Gleich mehrere Hochschulen berichteten über Versuche mit neuen Lernformen. So stellte die Universität Münster ein Pilotprojekt mit multimedialen Vorlesungen vor. Damit könne die Studienzeit erheblich verkürzt werden. Allerdings verlange diese Lernform wesentlich mehr Eigeninitiative und Aktivität der Studenten als der Besuch einer klassischen Vorlesung - oder "kuschelige Bücher". Ziel sei es, die Qualität der Lehre und des Lernens zu steigern: Studenten und Lehrende verfügen über eine gemeinsame elektronische Bibliothek.

Der Dozent nutzt während der "Computer Assisted Teaching"-Vorlesung eine Slideshow, die Studenten arbeiten während des "Computer Assisted Learning" mit einer Hypertextbasis. Alle Lernmaterialien, ob CBTs auf CD-ROM, im Internet bereitgestellte Informationen oder Printmedien, befinden sich in einem kommunikativen Verbund. Die meisten Kenner der Materie sind heute der Ansicht, daß die CD-ROM bisher besser zum Lernen geeignet sei als das Internet.

Professor Heppell von der Anglia Polytechnic University sieht den Vorteil der Selbstlernmedien, ob on- oder offline, unter anderem darin, daß sich jeder Lernende das Wissen nach dem eigenen Lernmodell individuell und prozeßorientiert erarbeiten könne. Am Beispiel des Ultralab zeigte er, wie im Internet bereitgestellte Wissensquellen durch Anmerkungen der Lehrenden - auch angeregt durch Fragen der Studenten - angereichert werden können.

Auf große Resonanz stieß ein eintägiger Spezialkongreß zum Thema Hochschule. Auf einer Podiumsdiskussion zum Thema virtuelle Universitäten wurde deutlich, daß es noch schwierig ist, eine gemeinsame Diskussionsebene zu finden. Nicht nur bei der Interpretation des Begriffs "Virtuelle Hochschule" gab es kontroverse Meinungen; die Referenten schätzten auch die Möglichkeiten und Risiken virtuellen Lernens unterschiedlich ein.
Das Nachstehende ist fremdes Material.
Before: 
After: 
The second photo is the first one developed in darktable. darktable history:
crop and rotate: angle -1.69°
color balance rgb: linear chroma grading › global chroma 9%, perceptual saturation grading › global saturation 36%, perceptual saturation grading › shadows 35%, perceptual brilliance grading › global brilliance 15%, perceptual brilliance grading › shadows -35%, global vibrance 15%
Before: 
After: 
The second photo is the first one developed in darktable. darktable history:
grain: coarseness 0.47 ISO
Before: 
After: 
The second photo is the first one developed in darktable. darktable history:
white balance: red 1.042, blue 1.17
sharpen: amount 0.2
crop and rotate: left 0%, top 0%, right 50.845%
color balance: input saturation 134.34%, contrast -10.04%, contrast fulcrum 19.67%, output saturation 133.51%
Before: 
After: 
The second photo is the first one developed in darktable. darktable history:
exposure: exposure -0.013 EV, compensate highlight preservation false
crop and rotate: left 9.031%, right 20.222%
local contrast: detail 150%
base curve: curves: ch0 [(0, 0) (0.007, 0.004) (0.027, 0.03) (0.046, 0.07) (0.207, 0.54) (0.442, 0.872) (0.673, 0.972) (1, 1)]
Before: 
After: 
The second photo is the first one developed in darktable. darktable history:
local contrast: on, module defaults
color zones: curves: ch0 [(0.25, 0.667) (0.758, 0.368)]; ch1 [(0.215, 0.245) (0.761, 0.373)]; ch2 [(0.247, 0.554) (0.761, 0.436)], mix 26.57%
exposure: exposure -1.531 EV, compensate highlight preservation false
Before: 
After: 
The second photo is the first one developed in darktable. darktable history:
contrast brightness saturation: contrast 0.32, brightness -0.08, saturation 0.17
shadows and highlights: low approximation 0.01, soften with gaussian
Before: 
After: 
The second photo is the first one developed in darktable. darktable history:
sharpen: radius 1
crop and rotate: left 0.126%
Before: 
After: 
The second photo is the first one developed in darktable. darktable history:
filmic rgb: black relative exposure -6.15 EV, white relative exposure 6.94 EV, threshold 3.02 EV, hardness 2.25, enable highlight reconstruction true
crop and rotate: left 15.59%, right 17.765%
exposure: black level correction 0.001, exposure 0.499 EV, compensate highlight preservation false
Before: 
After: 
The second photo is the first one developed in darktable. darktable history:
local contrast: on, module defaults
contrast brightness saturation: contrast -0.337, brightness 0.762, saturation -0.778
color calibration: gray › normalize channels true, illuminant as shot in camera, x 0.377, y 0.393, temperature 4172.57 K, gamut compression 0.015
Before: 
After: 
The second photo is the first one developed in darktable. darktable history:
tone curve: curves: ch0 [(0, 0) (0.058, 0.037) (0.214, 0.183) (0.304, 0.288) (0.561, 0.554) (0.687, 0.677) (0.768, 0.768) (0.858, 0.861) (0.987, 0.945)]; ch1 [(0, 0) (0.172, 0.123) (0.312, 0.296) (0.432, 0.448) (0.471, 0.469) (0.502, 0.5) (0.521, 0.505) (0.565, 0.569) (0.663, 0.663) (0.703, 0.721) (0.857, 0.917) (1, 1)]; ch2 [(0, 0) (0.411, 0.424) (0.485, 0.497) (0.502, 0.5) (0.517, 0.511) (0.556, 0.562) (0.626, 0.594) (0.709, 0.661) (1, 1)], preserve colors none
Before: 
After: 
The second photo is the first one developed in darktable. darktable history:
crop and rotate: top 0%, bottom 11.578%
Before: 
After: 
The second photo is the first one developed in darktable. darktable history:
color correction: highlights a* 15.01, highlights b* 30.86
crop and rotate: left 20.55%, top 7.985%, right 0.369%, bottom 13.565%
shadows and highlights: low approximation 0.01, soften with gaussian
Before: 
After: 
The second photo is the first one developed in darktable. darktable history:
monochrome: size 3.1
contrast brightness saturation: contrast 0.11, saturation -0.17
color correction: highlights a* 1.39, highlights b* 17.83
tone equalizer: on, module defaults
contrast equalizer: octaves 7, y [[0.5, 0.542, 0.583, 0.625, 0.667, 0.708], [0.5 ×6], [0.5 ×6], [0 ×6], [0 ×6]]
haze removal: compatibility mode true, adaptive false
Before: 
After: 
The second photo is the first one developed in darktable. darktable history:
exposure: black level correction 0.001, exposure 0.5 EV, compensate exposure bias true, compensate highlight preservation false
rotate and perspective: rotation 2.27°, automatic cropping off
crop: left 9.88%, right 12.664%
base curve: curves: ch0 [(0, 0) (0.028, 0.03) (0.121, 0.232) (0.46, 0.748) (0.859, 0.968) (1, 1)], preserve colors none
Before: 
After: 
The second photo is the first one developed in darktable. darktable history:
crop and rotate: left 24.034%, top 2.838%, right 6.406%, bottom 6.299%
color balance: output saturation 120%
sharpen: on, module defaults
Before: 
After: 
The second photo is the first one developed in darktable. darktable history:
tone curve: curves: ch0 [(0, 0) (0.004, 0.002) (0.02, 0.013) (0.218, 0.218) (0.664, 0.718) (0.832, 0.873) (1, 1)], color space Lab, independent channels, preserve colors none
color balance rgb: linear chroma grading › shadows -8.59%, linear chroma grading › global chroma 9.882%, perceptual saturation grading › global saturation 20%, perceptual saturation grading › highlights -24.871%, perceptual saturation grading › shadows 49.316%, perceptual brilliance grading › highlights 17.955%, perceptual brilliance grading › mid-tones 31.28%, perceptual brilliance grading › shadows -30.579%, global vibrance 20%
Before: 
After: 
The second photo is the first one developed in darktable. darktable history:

Softwarebörse prämierte beste Hochschulprogramme

An den Messeständen konnten sich Bildungs-Manager über interaktive Lernprogramme zu verschiedensten Themen informieren, von CBTs zum Thema Sprachen, DV oder Elektrotechnik, über Seminarverwaltungs-Software und Testsysteme bis hin zu Lernprogrammen für Moderationsmethoden und komplexen Unternehmensplanspielen.

Die Softwarebörse Multimedia Transfer '97 zeigte die 30 besten von über 100 eingereichten Multimedia-Produktionen aus dem Hochschulbereich. Mit Förderpreisen prämiiert wurde unter anderem ein Tutorial zum Thema Web-Publishing, mit dem Präsentationen erstellt werden können, aber auch ein "Bio-Computing-Kurs", mit dem der Anwender sich über das Internet Wissen über Bioinformatik aneignen kann.